» **What is being asked**: Reproduce the text read from each of the rows below word for word, and leave the pictures out of your answer.
BEGIN Source information
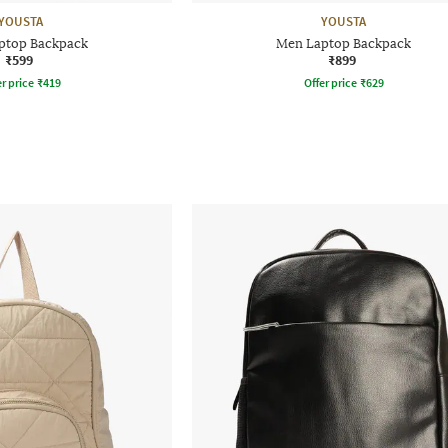
YOUSTA
YOUSTA
ptop Backpack
Men Laptop Backpack
₹599
₹899
r price
₹
419
Offer price
₹
629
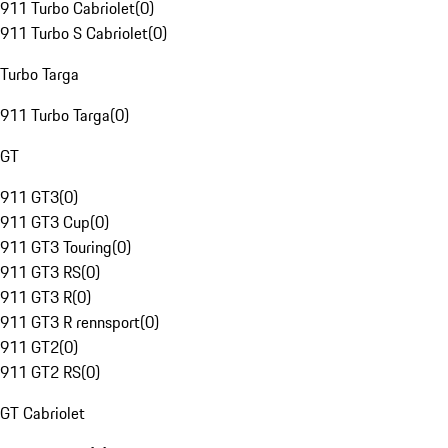
911 Turbo Cabriolet
(
0
)
911 Turbo S Cabriolet
(
0
)
Turbo Targa
911 Turbo Targa
(
0
)
GT
911 GT3
(
0
)
911 GT3 Cup
(
0
)
911 GT3 Touring
(
0
)
911 GT3 RS
(
0
)
911 GT3 R
(
0
)
911 GT3 R rennsport
(
0
)
911 GT2
(
0
)
911 GT2 RS
(
0
)
GT Cabriolet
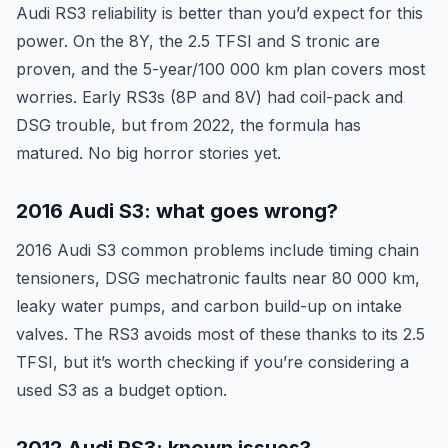
Audi RS3 reliability is better than you’d expect for this
power. On the 8Y, the 2.5 TFSI and S tronic are
proven, and the 5-year/100 000 km plan covers most
worries. Early RS3s (8P and 8V) had coil-pack and
DSG trouble, but from 2022, the formula has
matured. No big horror stories yet.
2016 Audi S3: what goes wrong?
2016 Audi S3 common problems include timing chain
tensioners, DSG mechatronic faults near 80 000 km,
leaky water pumps, and carbon build-up on intake
valves. The RS3 avoids most of these thanks to its 2.5
TFSI, but it’s worth checking if you’re considering a
used S3 as a budget option.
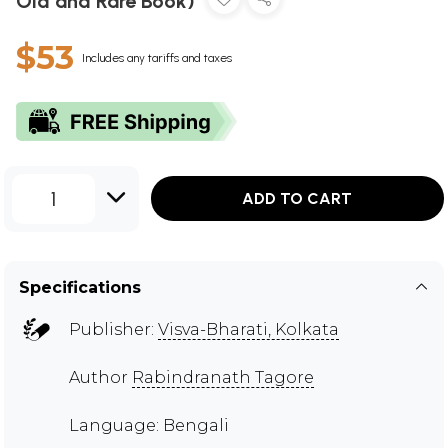
Old and Rare Book)
$53
Includes any tariffs and taxes
1
ADD TO CART
Specifications
Publisher:
Visva-Bharati, Kolkata
Author
Rabindranath Tagore
Language: Bengali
END Source information
» **Answer to this exercise**:
YOUSTA
YOUSTA
ptop Backpack
Men Laptop Backpack
₹599
₹899
r price
₹
419
Offer price
₹
629
911 Turbo Cabriolet
(
0
)
911 Turbo S Cabriolet
(
0
)
Turbo Targa
911 Turbo Targa
(
0
)
GT
911 GT3
(
0
)
911 GT3 Cup
(
0
)
911 GT3 Touring
(
0
)
911 GT3 RS
(
0
)
911 GT3 R
(
0
)
911 GT3 R rennsport
(
0
)
911 GT2
(
0
)
911 GT2 RS
(
0
)
GT Cabriolet
Audi RS3 reliability is better than you’d expect for this
power. On the 8Y, the 2.5 TFSI and S tronic are
proven, and the 5-year/100 000 km plan covers most
worries. Early RS3s (8P and 8V) had coil-pack and
DSG trouble, but from 2022, the formula has
matured. No big horror stories yet.
2016 Audi S3: what goes wrong?
2016 Audi S3 common problems include timing chain
tensioners, DSG mechatronic faults near 80 000 km,
leaky water pumps, and carbon build-up on intake
valves. The RS3 avoids most of these thanks to its 2.5
TFSI, but it’s worth checking if you’re considering a
used S3 as a budget option.
Old and Rare Book)
$53
Includes any tariffs and taxes
1
ADD TO CART
Specifications
Publisher:
Visva-Bharati, Kolkata
Author
Rabindranath Tagore
Language: Bengali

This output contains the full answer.